**Required task a**
From the listing further down, output only the lines starting at the line containing "longitude: 121.1884" and ending at the line containing "region: Bourgogne", both included, as a numbered list with blank lines omitted.

Top 8 Misunderstood Vintage Cube Cards
I have really been enjoying this iteration of the Vintage Cube on Magic Online. It takes a lot to pull me away from my favorite limited format of all time (Throne of Eldraine), but the cube has held my attention for a number of weeks.
Things seemed to have balanced out a bit since my last article as blue decks have felt more possible and I'm not consistently seeing the pieces for my Jund Attrition Deck. However, it seems that draft in and out I encounter the same group of overrated and underrated cards that either my fellow drafters or members of twitch chat have misunderstood. Today I'm going to dive deep on the top 8 cards that folks are missing the mark on.
Plow Under
I’m going to get this one out of the way first: Plow Under is not a good magic card. I think nostalgia or best-case-scenario-mentality are clouding people’s judgment when they evaluate this card. The times when this is most backbreaking is when you play a mana accelarent on turn 1 and 2 and then drop this on turn three, sending your opponent back to the stone age in terms of their chances of developing in the game. The problem is that almost any other 5 drop in green would pose an equally similar problem to your opponent. Nissa, Who Shakes the World, Garruk, Primal Hunter, and Whisperwood Elemental (to name a few) would all be great threats to pose on turn three as well.

**Required task b**
Print the part of the Vintage Cube article starting at "Top 8 Misunderstood" and ending at "the mark on.", word for word.

**Records provided**
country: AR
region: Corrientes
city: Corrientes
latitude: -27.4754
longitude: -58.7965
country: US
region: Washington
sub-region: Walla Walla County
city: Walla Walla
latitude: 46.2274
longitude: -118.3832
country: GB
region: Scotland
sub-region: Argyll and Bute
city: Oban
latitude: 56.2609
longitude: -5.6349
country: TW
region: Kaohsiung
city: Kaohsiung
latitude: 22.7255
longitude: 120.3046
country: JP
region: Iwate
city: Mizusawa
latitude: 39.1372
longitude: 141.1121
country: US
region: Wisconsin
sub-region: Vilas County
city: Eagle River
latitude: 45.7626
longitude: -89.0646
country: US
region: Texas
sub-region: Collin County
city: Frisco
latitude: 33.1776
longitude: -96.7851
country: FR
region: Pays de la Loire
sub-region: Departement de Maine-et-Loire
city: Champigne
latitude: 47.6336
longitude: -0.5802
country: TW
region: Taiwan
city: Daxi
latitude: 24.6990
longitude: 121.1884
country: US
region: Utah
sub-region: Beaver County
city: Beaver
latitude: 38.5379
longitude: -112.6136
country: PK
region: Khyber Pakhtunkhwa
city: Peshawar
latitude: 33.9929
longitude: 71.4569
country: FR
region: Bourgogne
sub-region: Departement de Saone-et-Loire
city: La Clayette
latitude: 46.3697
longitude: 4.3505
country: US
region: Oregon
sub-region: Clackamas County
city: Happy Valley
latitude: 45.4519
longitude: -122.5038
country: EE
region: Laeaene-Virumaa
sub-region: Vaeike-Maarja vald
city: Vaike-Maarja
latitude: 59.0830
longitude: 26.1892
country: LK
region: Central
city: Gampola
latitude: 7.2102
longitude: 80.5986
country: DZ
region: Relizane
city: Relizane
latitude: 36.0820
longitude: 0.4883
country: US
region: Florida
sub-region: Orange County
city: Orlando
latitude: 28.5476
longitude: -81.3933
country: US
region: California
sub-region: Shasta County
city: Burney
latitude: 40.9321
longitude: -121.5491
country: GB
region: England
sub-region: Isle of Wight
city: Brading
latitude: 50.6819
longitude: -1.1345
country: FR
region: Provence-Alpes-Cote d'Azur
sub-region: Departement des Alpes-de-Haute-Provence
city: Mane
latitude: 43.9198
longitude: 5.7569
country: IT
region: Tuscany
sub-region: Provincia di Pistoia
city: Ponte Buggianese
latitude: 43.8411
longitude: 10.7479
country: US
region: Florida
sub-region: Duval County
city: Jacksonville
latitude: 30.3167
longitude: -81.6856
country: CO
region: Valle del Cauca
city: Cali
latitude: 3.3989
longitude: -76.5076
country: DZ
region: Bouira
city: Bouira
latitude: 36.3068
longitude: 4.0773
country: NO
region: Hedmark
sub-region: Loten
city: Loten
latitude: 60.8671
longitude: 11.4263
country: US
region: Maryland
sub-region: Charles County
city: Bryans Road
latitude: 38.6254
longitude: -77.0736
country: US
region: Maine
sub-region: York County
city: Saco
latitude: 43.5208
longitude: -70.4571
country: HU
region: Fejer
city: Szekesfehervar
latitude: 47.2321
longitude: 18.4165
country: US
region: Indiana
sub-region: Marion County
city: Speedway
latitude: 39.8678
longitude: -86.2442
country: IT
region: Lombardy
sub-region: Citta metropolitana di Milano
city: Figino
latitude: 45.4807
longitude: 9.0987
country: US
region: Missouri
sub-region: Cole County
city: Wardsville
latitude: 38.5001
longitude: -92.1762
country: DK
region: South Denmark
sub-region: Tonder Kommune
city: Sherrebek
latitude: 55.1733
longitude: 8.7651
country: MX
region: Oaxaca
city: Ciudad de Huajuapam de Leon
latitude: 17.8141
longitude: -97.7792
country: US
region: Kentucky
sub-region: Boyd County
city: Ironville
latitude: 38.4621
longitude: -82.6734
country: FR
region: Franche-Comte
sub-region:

**Final result a**
1. longitude: 121.1884
2. country: US
3. region: Utah
4. sub-region: Beaver County
5. city: Beaver
6. latitude: 38.5379
7. longitude: -112.6136
8. country: PK
9. region: Khyber Pakhtunkhwa
10. city: Peshawar
11. latitude: 33.9929
12. longitude: 71.4569
13. country: FR
14. region: Bourgogne

**Final result b**
Top 8 Misunderstood Vintage Cube Cards
I have really been enjoying this iteration of the Vintage Cube on Magic Online. It takes a lot to pull me away from my favorite limited format of all time (Throne of Eldraine), but the cube has held my attention for a number of weeks.
Things seemed to have balanced out a bit since my last article as blue decks have felt more possible and I'm not consistently seeing the pieces for my Jund Attrition Deck. However, it seems that draft in and out I encounter the same group of overrated and underrated cards that either my fellow drafters or members of twitch chat have misunderstood. Today I'm going to dive deep on the top 8 cards that folks are missing the mark on.